The key difference between the platform and other solutions is the offer of local and cloud instances from third-party developers. If you already have data in Amazon or Azure, you can add BlazingDB and compare performance gains.
Previously, the company was non-profit, and only from June, developers began to try to monetize the service. To work with BlazingDB, you need the Nvidia CUDA driver for Linux. Unfortunately, the only platform currently supported is Ubuntu 14.04.
Blazegraph
Not all databases are SQL systems. Some of them are optimized for specific data handling tasks. For example, for working with graphs, where the interrelation of individual objects with the visualization of information obtained after analysis is analyzed.
Such work requires resources, and GPU-oriented computing is just what you need.

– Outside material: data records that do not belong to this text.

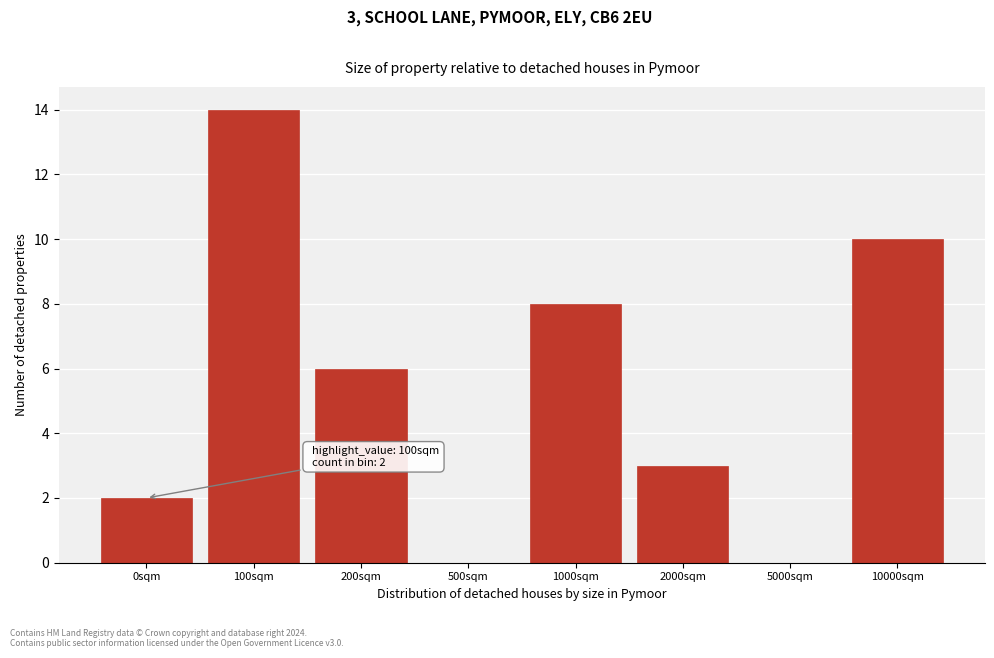

Reading right to left, transcribe all the data shown in this chart.

10000sqm=10	5000sqm=0	2000sqm=3	1000sqm=8	500sqm=0	200sqm=6	100sqm=14	0sqm=2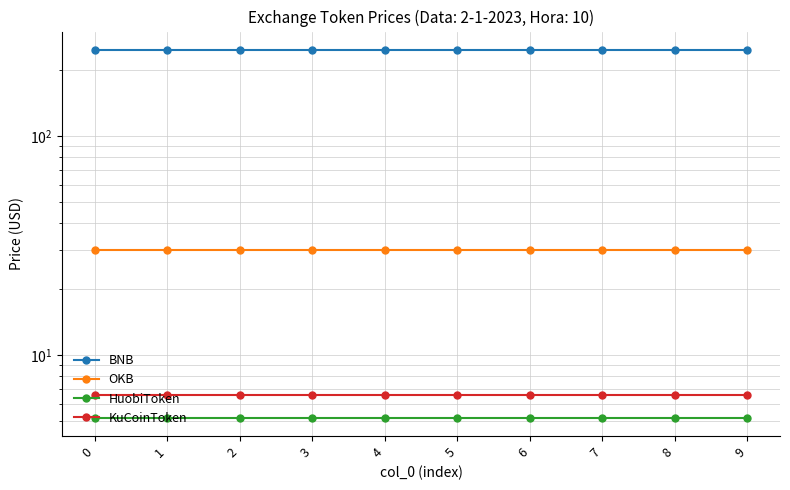

What is the spread (max minus min) of values at 9?

241.7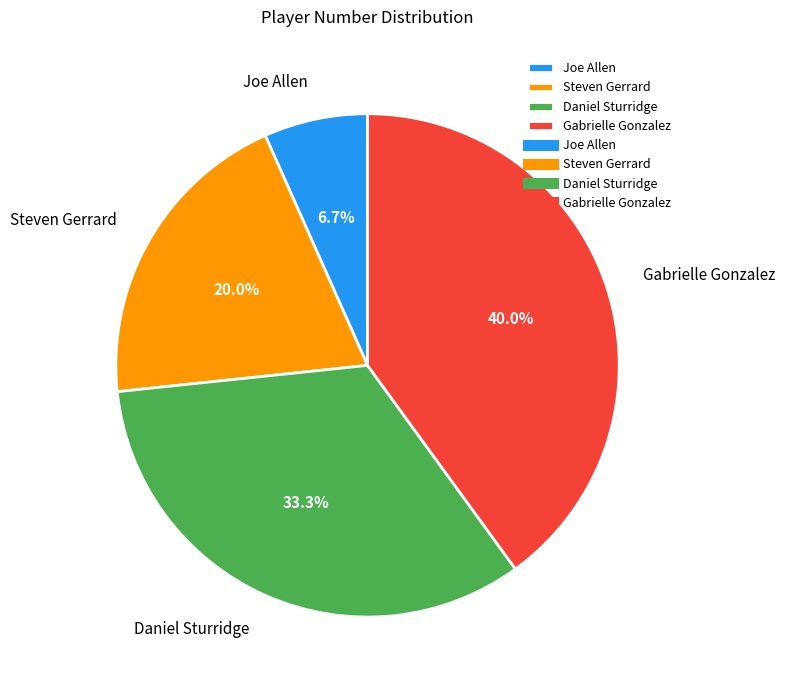

Combined, do Joe Allen and Steven Gerrard account for over 50%?

No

One of the platforms, "sharpened" for the performance of such tasks - is Blazegraph . Note that this is an open-source solution, written in Java, with two methods for accelerating computing based on the GPU.
The developers say that Blazegraph provides 200-300-fold increase in performance compared with CPU-solutions. Actually, the first solution is to use a GPU for computing.
The second option is to simply rewrite your resource-intensive application using a Blazegraph DASL. It is a language designed to enable parallel operations on a GPU. “Using Spark with CUDA and GPU speeds up the execution of many applications 1000 times when compared to running the same applications on the CPU,” say the developers.
PGStrom
This is a popular open-source PostgreSQL database, which has many positive aspects. Firstly, this database is scalable, supports NoSQL / JSON and some other functions.
The interesting thing is that it does not support GPU-based acceleration out of the box. In order to get such a function, you need to use a third-party project called PGStrom . Upon receipt of a request, the PG-Strom determines whether this request can be executed using the GPU. If so, a GPU-optimized version of the query is created. The result is redirection and execution of the request from the GPU.
Setting up a PG-Strom is a lot of work. It requires the Nvidi CUDA toolkit and must be compiled from the original when. But as soon as PG-Strom integrates into PostgreSQL, it starts working without having to rewrite something for use on the GPU.